*PROBLEM REQUIREMENTS*
Exact copy, pictures excluded: please retype every record below.

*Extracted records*
┄┄┄┄┄┄┄┄┄┄

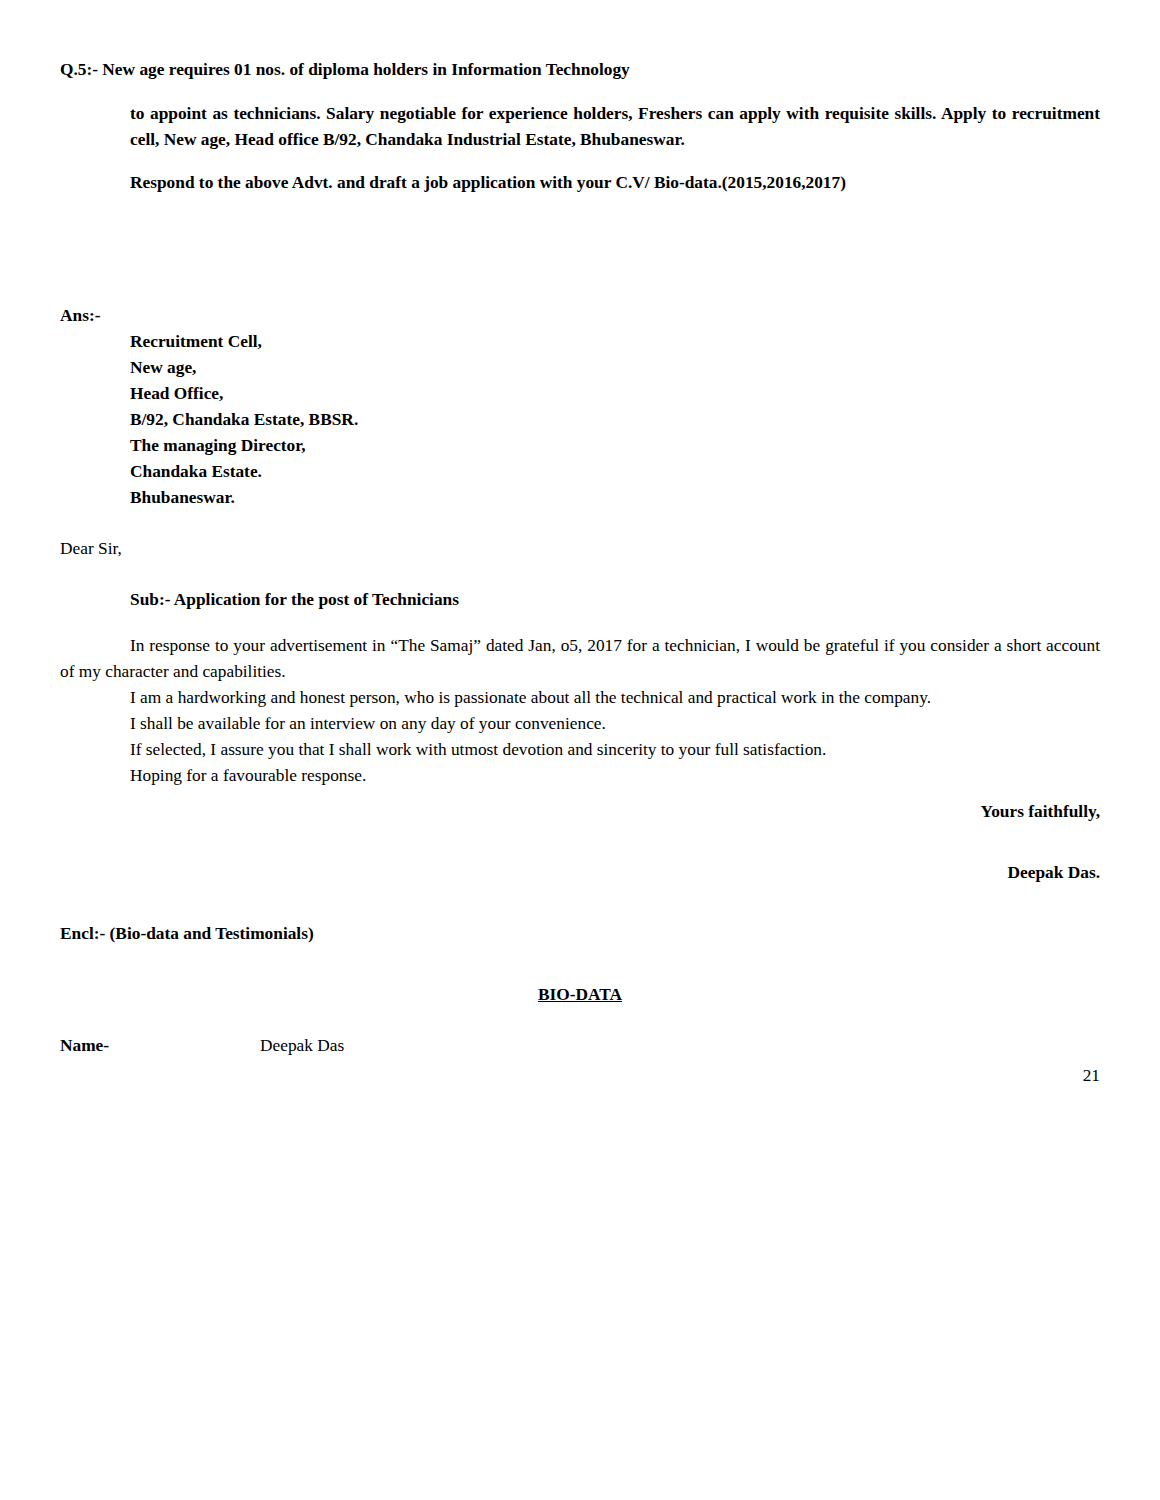Q.5:- New age requires 01 nos. of diploma holders in Information Technology
to appoint as technicians. Salary negotiable for experience holders, Freshers can apply with requisite skills. Apply to recruitment cell, New age, Head office B/92, Chandaka Industrial Estate, Bhubaneswar.
Respond to the above Advt. and draft a job application with your C.V/ Bio-data.(2015,2016,2017)
Ans:-
Recruitment Cell,
New age,
Head Office,
B/92, Chandaka Estate, BBSR.
The managing Director,
Chandaka Estate.
Bhubaneswar.
Dear Sir,
Sub:- Application for the post of Technicians
In response to your advertisement in “The Samaj” dated Jan, o5, 2017 for a technician, I would be grateful if you consider a short account of my character and capabilities.
I am a hardworking and honest person, who is passionate about all the technical and practical work in the company.
I shall be available for an interview on any day of your convenience.
If selected, I assure you that I shall work with utmost devotion and sincerity to your full satisfaction.
Hoping for a favourable response.
Yours faithfully,
Deepak Das.
Encl:- (Bio-data and Testimonials)
BIO-DATA
Name-Deepak Das
21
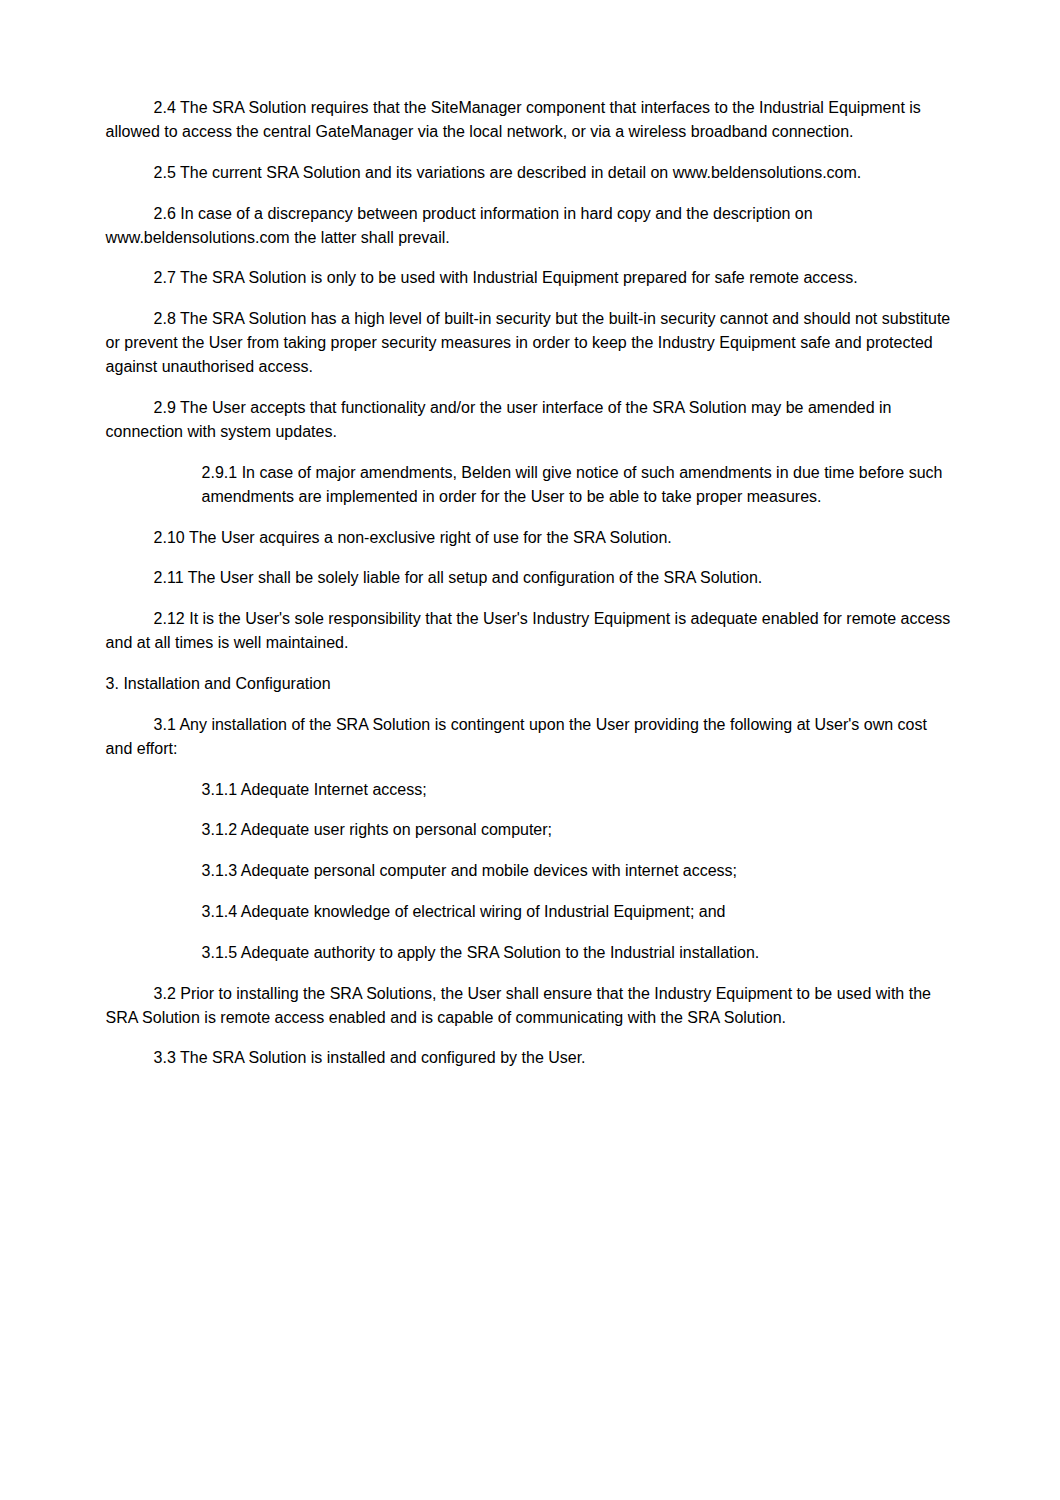2.4 The SRA Solution requires that the SiteManager component that interfaces to the Industrial Equipment is allowed to access the central GateManager via the local network, or via a wireless broadband connection.
2.5 The current SRA Solution and its variations are described in detail on www.beldensolutions.com.
2.6 In case of a discrepancy between product information in hard copy and the description on www.beldensolutions.com the latter shall prevail.
2.7 The SRA Solution is only to be used with Industrial Equipment prepared for safe remote access.
2.8 The SRA Solution has a high level of built-in security but the built-in security cannot and should not substitute or prevent the User from taking proper security measures in order to keep the Industry Equipment safe and protected against unauthorised access.
2.9 The User accepts that functionality and/or the user interface of the SRA Solution may be amended in connection with system updates.
2.9.1 In case of major amendments, Belden will give notice of such amendments in due time before such amendments are implemented in order for the User to be able to take proper measures.
2.10 The User acquires a non-exclusive right of use for the SRA Solution.
2.11 The User shall be solely liable for all setup and configuration of the SRA Solution.
2.12 It is the User's sole responsibility that the User's Industry Equipment is adequate enabled for remote access and at all times is well maintained.
3. Installation and Configuration
3.1 Any installation of the SRA Solution is contingent upon the User providing the following at User's own cost and effort:
3.1.1 Adequate Internet access;
3.1.2 Adequate user rights on personal computer;
3.1.3 Adequate personal computer and mobile devices with internet access;
3.1.4 Adequate knowledge of electrical wiring of Industrial Equipment; and
3.1.5 Adequate authority to apply the SRA Solution to the Industrial installation.
3.2 Prior to installing the SRA Solutions, the User shall ensure that the Industry Equipment to be used with the SRA Solution is remote access enabled and is capable of communicating with the SRA Solution.
3.3 The SRA Solution is installed and configured by the User.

┄┄┄┄┄┄┄┄┄┄

*FINISHED TASK*
Q.5:- New age requires 01 nos. of diploma holders in Information Technology
to appoint as technicians. Salary negotiable for experience holders, Freshers can apply with requisite skills. Apply to recruitment cell, New age, Head office B/92, Chandaka Industrial Estate, Bhubaneswar.
Respond to the above Advt. and draft a job application with your C.V/ Bio-data.(2015,2016,2017)
Ans:-
Recruitment Cell,
New age,
Head Office,
B/92, Chandaka Estate, BBSR.
The managing Director,
Chandaka Estate.
Bhubaneswar.
Dear Sir,
Sub:- Application for the post of Technicians
In response to your advertisement in “The Samaj” dated Jan, o5, 2017 for a technician, I would be grateful if you consider a short account of my character and capabilities.
I am a hardworking and honest person, who is passionate about all the technical and practical work in the company.
I shall be available for an interview on any day of your convenience.
If selected, I assure you that I shall work with utmost devotion and sincerity to your full satisfaction.
Hoping for a favourable response.
Yours faithfully,
Deepak Das.
Encl:- (Bio-data and Testimonials)
BIO-DATA
Name-Deepak Das
21
2.4 The SRA Solution requires that the SiteManager component that interfaces to the Industrial Equipment is allowed to access the central GateManager via the local network, or via a wireless broadband connection.
2.5 The current SRA Solution and its variations are described in detail on www.beldensolutions.com.
2.6 In case of a discrepancy between product information in hard copy and the description on www.beldensolutions.com the latter shall prevail.
2.7 The SRA Solution is only to be used with Industrial Equipment prepared for safe remote access.
2.8 The SRA Solution has a high level of built-in security but the built-in security cannot and should not substitute or prevent the User from taking proper security measures in order to keep the Industry Equipment safe and protected against unauthorised access.
2.9 The User accepts that functionality and/or the user interface of the SRA Solution may be amended in connection with system updates.
2.9.1 In case of major amendments, Belden will give notice of such amendments in due time before such amendments are implemented in order for the User to be able to take proper measures.
2.10 The User acquires a non-exclusive right of use for the SRA Solution.
2.11 The User shall be solely liable for all setup and configuration of the SRA Solution.
2.12 It is the User's sole responsibility that the User's Industry Equipment is adequate enabled for remote access and at all times is well maintained.
3. Installation and Configuration
3.1 Any installation of the SRA Solution is contingent upon the User providing the following at User's own cost and effort:
3.1.1 Adequate Internet access;
3.1.2 Adequate user rights on personal computer;
3.1.3 Adequate personal computer and mobile devices with internet access;
3.1.4 Adequate knowledge of electrical wiring of Industrial Equipment; and
3.1.5 Adequate authority to apply the SRA Solution to the Industrial installation.
3.2 Prior to installing the SRA Solutions, the User shall ensure that the Industry Equipment to be used with the SRA Solution is remote access enabled and is capable of communicating with the SRA Solution.
3.3 The SRA Solution is installed and configured by the User.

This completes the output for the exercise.